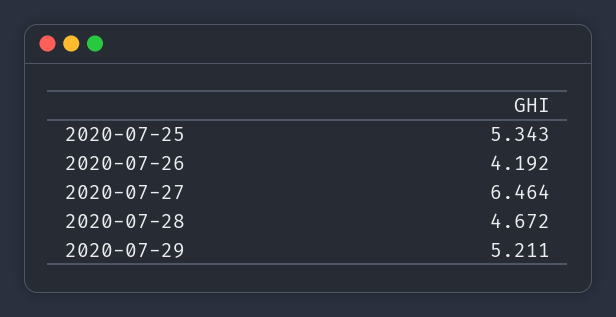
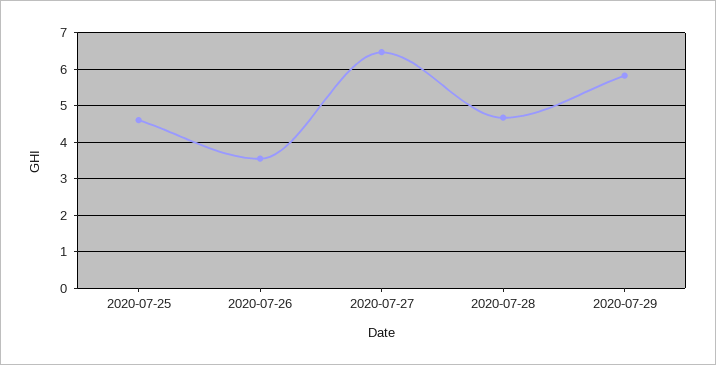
  {
-   "2020-07-25": 5.343,
+   "2020-07-25": 4.6,
-   "2020-07-26": 4.192,
+   "2020-07-26": 3.6,
    "2020-07-27": 6.464,
    "2020-07-28": 4.672,
-   "2020-07-29": 5.211
+   "2020-07-29": 5.8
  }

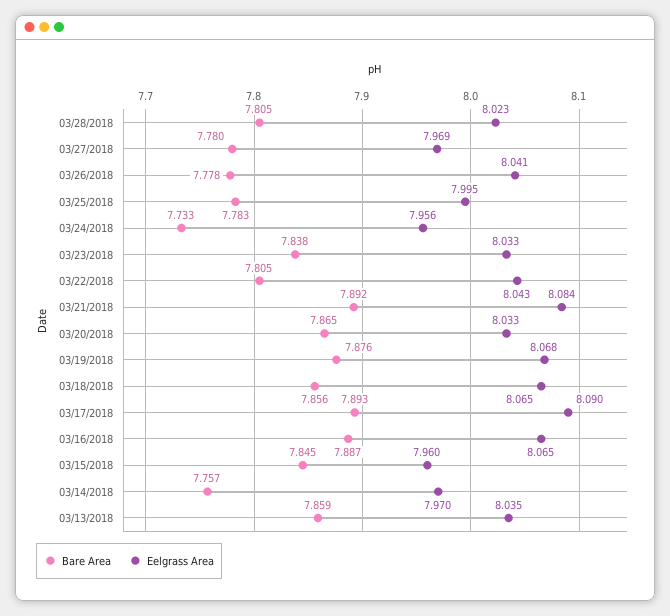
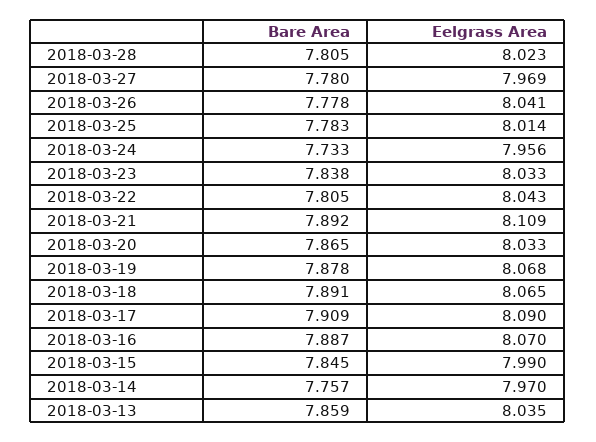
  {
    "Bare Area": {
      "03/28/2018": 7.805,
      "03/27/2018": 7.78,
      "03/26/2018": 7.778,
      "03/25/2018": 7.783,
      "03/24/2018": 7.733,
      "03/23/2018": 7.838,
      "03/22/2018": 7.805,
      "03/21/2018": 7.892,
      "03/20/2018": 7.865,
-     "03/19/2018": 7.876,
+     "03/19/2018": 7.878,
-     "03/18/2018": 7.856,
+     "03/18/2018": 7.891,
-     "03/17/2018": 7.893,
+     "03/17/2018": 7.909,
      "03/16/2018": 7.887,
      "03/15/2018": 7.845,
      "03/14/2018": 7.757,
      "03/13/2018": 7.859
    },
    "Eelgrass Area": {
      "03/28/2018": 8.023,
      "03/27/2018": 7.969,
      "03/26/2018": 8.041,
-     "03/25/2018": 7.995,
+     "03/25/2018": 8.014,
      "03/24/2018": 7.956,
      "03/23/2018": 8.033,
      "03/22/2018": 8.043,
-     "03/21/2018": 8.084,
+     "03/21/2018": 8.109,
      "03/20/2018": 8.033,
      "03/19/2018": 8.068,
      "03/18/2018": 8.065,
      "03/17/2018": 8.09,
-     "03/16/2018": 8.065,
+     "03/16/2018": 8.07,
-     "03/15/2018": 7.96,
+     "03/15/2018": 7.99,
      "03/14/2018": 7.97,
      "03/13/2018": 8.035
    }
  }

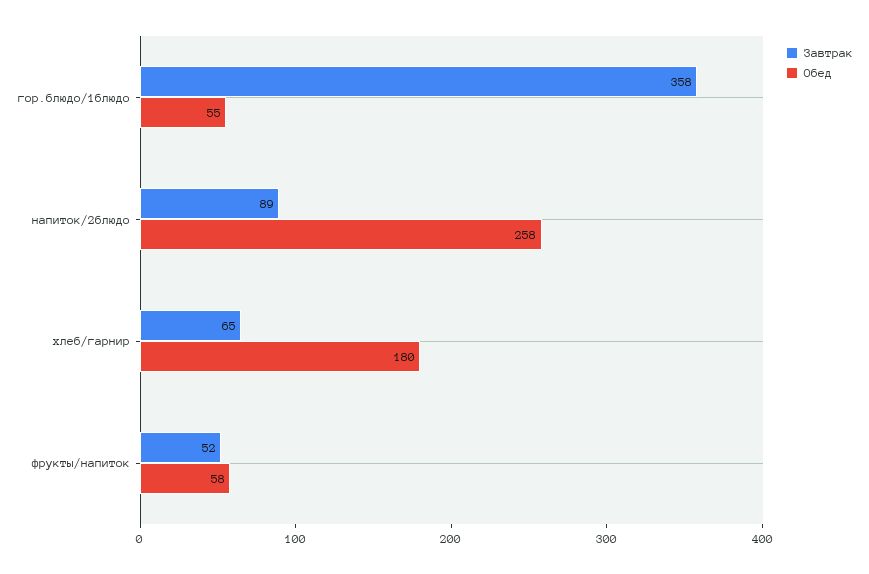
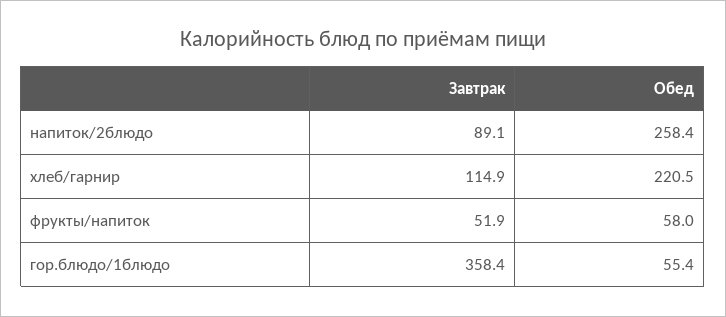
  {
    "Завтрак": {
      "гор.блюдо/1блюдо": 358.4,
      "напиток/2блюдо": 89.1,
-     "хлеб/гарнир": 65,
+     "хлеб/гарнир": 114.9,
      "фрукты/напиток": 51.9
    },
    "Обед": {
      "гор.блюдо/1блюдо": 55.4,
      "напиток/2блюдо": 258.4,
-     "хлеб/гарнир": 180,
+     "хлеб/гарнир": 220.5,
      "фрукты/напиток": 58
    }
  }

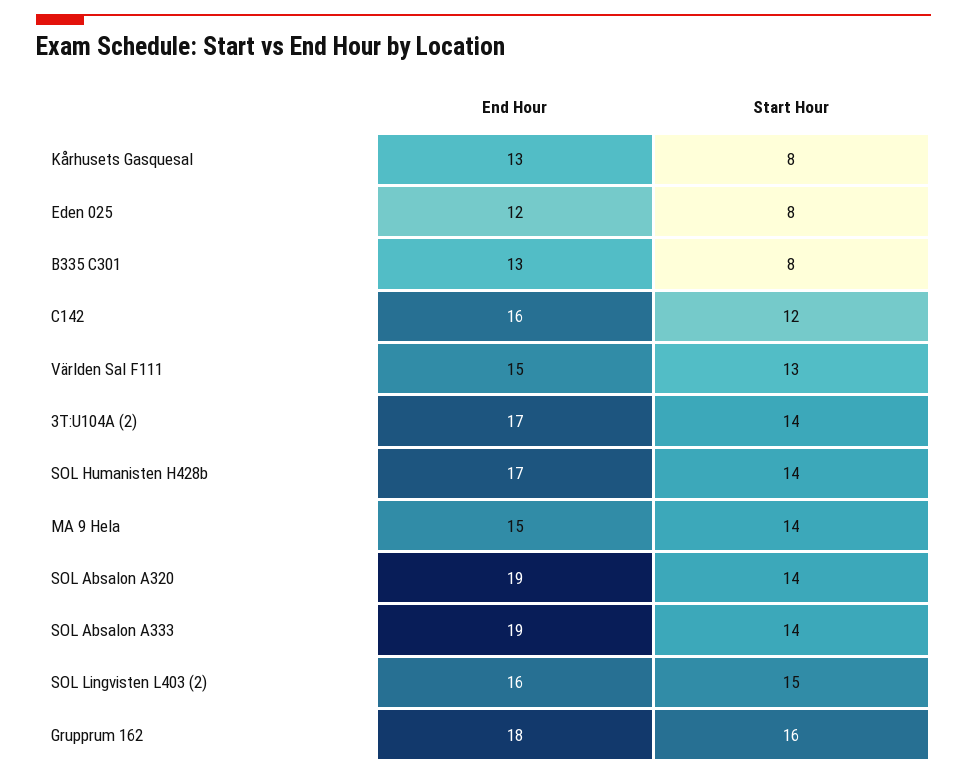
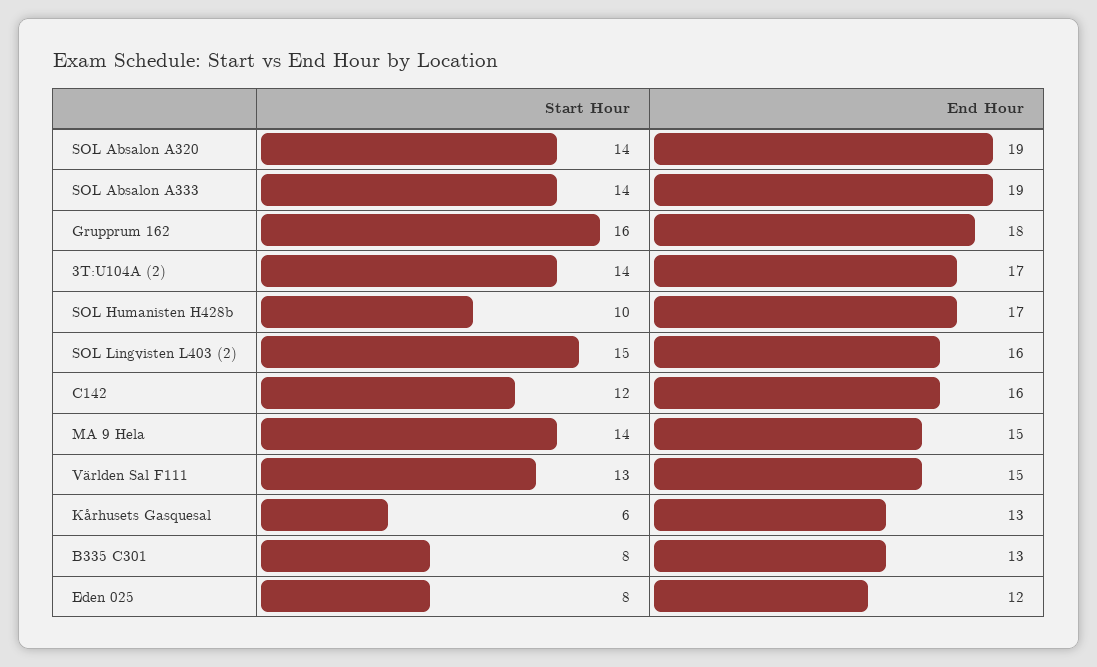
  {
    "End Hour": {
      "Kårhusets Gasquesal": 13,
      "Eden 025": 12,
      "B335 C301": 13,
      "C142": 16,
      "Världen Sal F111": 15,
      "3T:U104A (2)": 17,
      "SOL Humanisten H428b": 17,
      "MA 9 Hela": 15,
      "SOL Absalon A320": 19,
      "SOL Absalon A333": 19,
      "SOL Lingvisten L403 (2)": 16,
      "Grupprum 162": 18
    },
    "Start Hour": {
-     "Kårhusets Gasquesal": 8,
+     "Kårhusets Gasquesal": 6,
      "Eden 025": 8,
      "B335 C301": 8,
      "C142": 12,
      "Världen Sal F111": 13,
      "3T:U104A (2)": 14,
-     "SOL Humanisten H428b": 14,
+     "SOL Humanisten H428b": 10,
      "MA 9 Hela": 14,
      "SOL Absalon A320": 14,
      "SOL Absalon A333": 14,
      "SOL Lingvisten L403 (2)": 15,
      "Grupprum 162": 16
    }
  }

....................

Written task
Please find, in the entries above, every line where "Världen" occurs, and copy it.

Output of the task
      "Världen Sal F111": 15,
      "Världen Sal F111": 13,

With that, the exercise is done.